In March, Home Affairs, with US$9.6 million in assistance from the United Nations High Commissioner for Refugees (UNHCR) launched the asylum backlog project to clear in four years what was going to take 70 years (at the department’s pace) to process.

Sarah-Jane Savage, from UNHCR, said the backlog clearance project started on 1 April. The current phase, the first, involved recruiting and training 37 new members for the appeal authority to add to Home Affairs’ existing three officers. The appeals of 153,391 people need to be heard.

It is therefore too soon to tell if the goal of clearing the backlog by 2024 will be achieved. The project was also meant to prevent another backlog building up in the meantime. It appears this is not happening.

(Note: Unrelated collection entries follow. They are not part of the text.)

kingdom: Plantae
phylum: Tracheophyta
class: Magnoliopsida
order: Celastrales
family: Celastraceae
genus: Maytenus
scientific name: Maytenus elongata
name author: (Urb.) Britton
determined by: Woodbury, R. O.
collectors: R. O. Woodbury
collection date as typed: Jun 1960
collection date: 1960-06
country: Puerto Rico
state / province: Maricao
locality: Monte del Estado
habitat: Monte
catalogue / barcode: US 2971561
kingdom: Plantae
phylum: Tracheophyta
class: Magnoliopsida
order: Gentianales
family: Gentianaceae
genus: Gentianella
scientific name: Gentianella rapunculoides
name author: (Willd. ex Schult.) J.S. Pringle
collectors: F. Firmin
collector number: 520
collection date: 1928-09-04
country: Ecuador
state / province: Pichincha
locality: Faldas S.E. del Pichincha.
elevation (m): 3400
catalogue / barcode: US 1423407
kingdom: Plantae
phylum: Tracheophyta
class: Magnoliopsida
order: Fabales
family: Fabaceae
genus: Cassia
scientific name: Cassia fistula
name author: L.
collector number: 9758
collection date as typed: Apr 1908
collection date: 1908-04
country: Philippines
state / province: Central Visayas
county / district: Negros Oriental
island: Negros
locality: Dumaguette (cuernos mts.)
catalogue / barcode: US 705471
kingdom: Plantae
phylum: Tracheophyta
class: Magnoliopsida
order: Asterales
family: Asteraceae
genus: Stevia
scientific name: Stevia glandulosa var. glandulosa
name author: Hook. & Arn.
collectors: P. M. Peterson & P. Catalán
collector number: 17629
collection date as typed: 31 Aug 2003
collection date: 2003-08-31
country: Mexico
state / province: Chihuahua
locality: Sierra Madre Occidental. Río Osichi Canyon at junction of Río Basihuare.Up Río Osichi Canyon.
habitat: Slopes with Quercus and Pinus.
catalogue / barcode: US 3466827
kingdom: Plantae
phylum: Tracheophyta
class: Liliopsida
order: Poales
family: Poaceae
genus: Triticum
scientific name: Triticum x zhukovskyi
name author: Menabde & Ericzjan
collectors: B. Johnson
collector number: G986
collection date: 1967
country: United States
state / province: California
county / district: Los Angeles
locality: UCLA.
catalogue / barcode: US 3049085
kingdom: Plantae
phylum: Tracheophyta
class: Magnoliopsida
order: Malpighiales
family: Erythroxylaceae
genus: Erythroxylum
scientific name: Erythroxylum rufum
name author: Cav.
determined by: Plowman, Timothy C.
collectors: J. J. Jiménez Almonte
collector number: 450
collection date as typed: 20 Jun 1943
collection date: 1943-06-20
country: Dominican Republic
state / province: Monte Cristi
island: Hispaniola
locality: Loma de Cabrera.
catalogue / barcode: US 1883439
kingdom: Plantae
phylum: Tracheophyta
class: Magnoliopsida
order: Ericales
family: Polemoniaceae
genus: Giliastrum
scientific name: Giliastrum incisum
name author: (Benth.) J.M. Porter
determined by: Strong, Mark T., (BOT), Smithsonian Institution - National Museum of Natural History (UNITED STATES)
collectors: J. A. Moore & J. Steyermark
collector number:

The quality of decision-making on asylum cases by Home Affairs “is resulting in more people actually joining the backlog”, says the manager for LHR’s Refugee and Migrant Rights Programme, Sharon Ekambaram.

The LHR says it has seen an increase in rejections of people from Ethiopia and the DRC. Individual assessments appear not to be done. LHR is seeing Refugee Reception Officers simply duplicating the reasons they give for rejecting one person’s asylum claim on different individuals’ applications.

Hlengiwe Mtshatsha, attorney at LHR, said the backlog is building up again because asylum seekers are referred back to be re-interviewed every time the High Court on judicial review overturns a decision on their status.

Mtshatsha said that they have noticed that people who applied for permanent residency will get a notice of intention to withdraw their refugee status or in some cases a withdrawal notice. They have 30 days to appeal. After that, they lose their refugee status and are classified as “illegal foreigners”, and will be notified to leave South Africa within 14 days.

Chikalogwe said appeals against the withdrawal of refugee status were also piling up.

GroundUp has tried numerous times since 16 September to get clarity from Home Affairs on a number of issues addressed in this article, but to date no clarification has been forthcoming from the department.